● Work to be completed:
For the entries below, the expected answer is the line with "background:#2c85c7; display:flex; align-items:center;", the line with "font-size:12px; font-weight:600; color:#333;", and every line between them, exactly as written, and nothing more.
====== Source material ======
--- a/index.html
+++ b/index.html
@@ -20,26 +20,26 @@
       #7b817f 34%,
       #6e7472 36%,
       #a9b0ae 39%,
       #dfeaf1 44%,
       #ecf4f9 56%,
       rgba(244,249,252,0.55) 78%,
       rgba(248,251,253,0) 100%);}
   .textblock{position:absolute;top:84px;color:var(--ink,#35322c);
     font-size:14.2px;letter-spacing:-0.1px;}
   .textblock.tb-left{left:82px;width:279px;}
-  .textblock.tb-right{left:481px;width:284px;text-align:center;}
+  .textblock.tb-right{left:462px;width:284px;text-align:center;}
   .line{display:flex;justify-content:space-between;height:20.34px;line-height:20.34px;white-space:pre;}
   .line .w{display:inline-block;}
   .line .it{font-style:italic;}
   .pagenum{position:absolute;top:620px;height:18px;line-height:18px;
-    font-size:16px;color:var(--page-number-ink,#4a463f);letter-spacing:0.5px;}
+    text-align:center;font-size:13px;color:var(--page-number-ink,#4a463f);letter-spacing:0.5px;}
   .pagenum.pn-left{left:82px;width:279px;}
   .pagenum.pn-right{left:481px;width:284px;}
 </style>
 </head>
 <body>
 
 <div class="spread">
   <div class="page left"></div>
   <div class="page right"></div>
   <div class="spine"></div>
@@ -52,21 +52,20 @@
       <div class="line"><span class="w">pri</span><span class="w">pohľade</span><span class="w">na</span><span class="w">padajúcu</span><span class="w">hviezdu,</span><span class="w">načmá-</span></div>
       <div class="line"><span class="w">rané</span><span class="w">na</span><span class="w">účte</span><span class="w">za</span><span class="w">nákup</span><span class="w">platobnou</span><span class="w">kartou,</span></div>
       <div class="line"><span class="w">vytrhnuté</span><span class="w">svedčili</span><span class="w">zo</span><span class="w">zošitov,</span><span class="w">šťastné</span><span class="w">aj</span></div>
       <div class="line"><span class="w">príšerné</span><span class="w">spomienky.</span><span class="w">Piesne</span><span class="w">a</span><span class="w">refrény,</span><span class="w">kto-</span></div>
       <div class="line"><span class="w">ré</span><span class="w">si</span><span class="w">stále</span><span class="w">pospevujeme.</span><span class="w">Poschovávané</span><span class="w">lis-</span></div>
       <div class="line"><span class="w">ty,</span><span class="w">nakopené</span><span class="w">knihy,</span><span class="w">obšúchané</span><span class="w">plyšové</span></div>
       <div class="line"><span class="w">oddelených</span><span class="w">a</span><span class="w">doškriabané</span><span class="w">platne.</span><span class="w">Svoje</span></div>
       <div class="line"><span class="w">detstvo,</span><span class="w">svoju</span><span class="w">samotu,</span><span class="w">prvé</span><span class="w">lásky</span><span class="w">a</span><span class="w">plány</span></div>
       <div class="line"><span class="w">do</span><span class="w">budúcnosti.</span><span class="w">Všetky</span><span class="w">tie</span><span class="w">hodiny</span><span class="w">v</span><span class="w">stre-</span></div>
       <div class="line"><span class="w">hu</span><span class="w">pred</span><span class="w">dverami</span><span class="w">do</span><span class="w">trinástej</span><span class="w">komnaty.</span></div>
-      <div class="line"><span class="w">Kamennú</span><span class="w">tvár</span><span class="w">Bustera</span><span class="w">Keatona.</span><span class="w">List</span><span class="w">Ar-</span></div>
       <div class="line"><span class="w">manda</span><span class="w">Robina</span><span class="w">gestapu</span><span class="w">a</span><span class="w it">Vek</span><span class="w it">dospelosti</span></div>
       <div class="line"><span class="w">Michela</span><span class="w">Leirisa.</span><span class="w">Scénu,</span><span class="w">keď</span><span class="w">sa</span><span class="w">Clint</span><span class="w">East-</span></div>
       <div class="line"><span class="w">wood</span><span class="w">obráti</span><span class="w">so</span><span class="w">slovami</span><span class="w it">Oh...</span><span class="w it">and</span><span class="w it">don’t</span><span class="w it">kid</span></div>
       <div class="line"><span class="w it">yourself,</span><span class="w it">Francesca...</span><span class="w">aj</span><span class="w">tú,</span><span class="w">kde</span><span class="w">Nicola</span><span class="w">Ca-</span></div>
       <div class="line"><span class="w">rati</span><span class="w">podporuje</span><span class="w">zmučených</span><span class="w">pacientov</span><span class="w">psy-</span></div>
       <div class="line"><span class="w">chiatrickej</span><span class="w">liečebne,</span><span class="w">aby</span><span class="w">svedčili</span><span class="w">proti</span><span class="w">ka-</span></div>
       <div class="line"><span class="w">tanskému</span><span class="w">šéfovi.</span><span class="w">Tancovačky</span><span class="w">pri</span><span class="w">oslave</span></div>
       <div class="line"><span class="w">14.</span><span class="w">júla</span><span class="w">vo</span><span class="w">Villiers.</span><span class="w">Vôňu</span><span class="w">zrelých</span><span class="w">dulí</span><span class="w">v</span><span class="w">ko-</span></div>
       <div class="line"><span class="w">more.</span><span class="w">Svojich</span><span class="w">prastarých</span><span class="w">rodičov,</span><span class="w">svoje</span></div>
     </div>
======
====== Source material ======
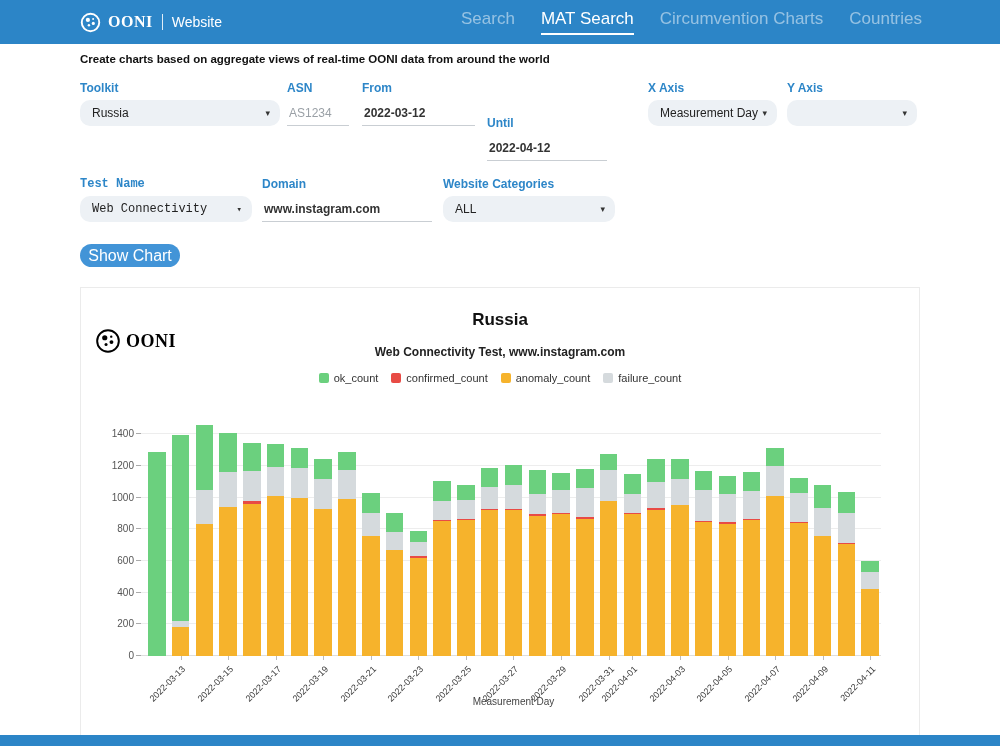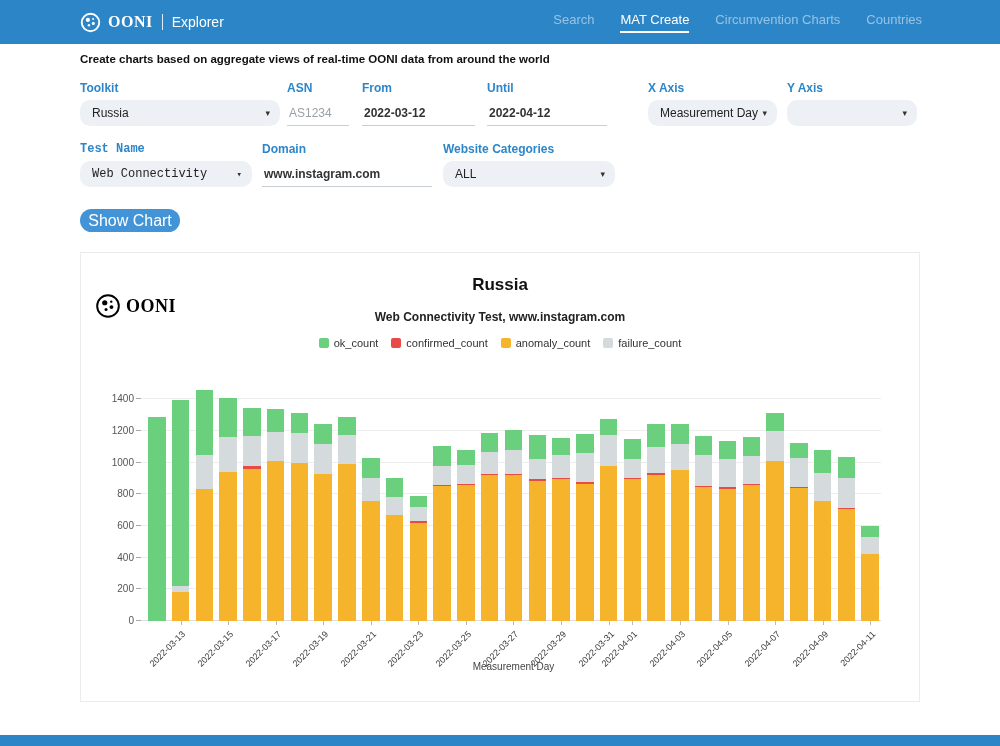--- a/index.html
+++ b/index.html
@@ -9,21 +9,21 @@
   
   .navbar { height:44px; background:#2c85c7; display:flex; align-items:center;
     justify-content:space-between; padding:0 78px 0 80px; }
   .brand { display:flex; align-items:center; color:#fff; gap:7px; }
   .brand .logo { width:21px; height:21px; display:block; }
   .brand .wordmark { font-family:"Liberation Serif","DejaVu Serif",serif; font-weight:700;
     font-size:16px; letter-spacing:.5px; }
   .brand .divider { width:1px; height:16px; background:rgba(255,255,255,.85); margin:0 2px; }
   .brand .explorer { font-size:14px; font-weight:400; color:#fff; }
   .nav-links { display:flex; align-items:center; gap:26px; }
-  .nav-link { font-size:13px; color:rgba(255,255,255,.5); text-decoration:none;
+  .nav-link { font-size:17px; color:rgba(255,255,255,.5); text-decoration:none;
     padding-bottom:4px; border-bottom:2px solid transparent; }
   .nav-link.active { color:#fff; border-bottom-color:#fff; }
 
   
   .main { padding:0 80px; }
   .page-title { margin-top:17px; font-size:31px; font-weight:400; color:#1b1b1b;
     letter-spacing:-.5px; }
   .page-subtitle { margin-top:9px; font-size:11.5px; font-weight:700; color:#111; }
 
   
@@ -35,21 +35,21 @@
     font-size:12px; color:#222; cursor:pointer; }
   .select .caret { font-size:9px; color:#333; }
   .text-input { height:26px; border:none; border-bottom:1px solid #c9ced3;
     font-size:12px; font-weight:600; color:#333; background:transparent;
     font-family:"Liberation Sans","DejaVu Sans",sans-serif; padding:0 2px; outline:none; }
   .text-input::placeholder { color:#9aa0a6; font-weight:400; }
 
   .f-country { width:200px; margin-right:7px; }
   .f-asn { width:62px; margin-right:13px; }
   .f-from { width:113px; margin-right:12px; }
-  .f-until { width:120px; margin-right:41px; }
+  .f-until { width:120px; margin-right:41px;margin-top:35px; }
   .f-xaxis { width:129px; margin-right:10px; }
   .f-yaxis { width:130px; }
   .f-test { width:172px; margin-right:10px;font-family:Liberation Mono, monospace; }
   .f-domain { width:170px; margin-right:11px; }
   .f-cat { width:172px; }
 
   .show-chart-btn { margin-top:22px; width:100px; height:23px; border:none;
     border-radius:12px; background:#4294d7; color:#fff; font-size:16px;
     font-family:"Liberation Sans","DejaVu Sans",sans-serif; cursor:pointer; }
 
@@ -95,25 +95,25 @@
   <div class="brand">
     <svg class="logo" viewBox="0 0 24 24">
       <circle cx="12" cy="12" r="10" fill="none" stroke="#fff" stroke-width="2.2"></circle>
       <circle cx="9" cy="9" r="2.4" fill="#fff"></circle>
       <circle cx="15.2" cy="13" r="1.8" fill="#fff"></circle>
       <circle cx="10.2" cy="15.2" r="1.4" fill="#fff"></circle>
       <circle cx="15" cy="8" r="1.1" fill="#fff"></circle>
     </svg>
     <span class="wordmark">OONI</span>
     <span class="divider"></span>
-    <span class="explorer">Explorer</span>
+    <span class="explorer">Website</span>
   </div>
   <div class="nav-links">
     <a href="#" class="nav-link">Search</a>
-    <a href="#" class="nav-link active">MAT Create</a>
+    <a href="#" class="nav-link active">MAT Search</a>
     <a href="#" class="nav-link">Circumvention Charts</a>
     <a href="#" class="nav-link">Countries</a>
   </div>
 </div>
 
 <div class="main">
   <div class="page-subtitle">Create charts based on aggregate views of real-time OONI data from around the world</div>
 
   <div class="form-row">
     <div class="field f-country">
======
● Your solution:
   .navbar { height:44px; background:#2c85c7; display:flex; align-items:center;
     justify-content:space-between; padding:0 78px 0 80px; }
   .brand { display:flex; align-items:center; color:#fff; gap:7px; }
   .brand .logo { width:21px; height:21px; display:block; }
   .brand .wordmark { font-family:"Liberation Serif","DejaVu Serif",serif; font-weight:700;
     font-size:16px; letter-spacing:.5px; }
   .brand .divider { width:1px; height:16px; background:rgba(255,255,255,.85); margin:0 2px; }
   .brand .explorer { font-size:14px; font-weight:400; color:#fff; }
   .nav-links { display:flex; align-items:center; gap:26px; }
-  .nav-link { font-size:13px; color:rgba(255,255,255,.5); text-decoration:none;
+  .nav-link { font-size:17px; color:rgba(255,255,255,.5); text-decoration:none;
     padding-bottom:4px; border-bottom:2px solid transparent; }
   .nav-link.active { color:#fff; border-bottom-color:#fff; }
 
   
   .main { padding:0 80px; }
   .page-title { margin-top:17px; font-size:31px; font-weight:400; color:#1b1b1b;
     letter-spacing:-.5px; }
   .page-subtitle { margin-top:9px; font-size:11.5px; font-weight:700; color:#111; }
 
   
@@ -35,21 +35,21 @@
     font-size:12px; color:#222; cursor:pointer; }
   .select .caret { font-size:9px; color:#333; }
   .text-input { height:26px; border:none; border-bottom:1px solid #c9ced3;
     font-size:12px; font-weight:600; color:#333; background:transparent;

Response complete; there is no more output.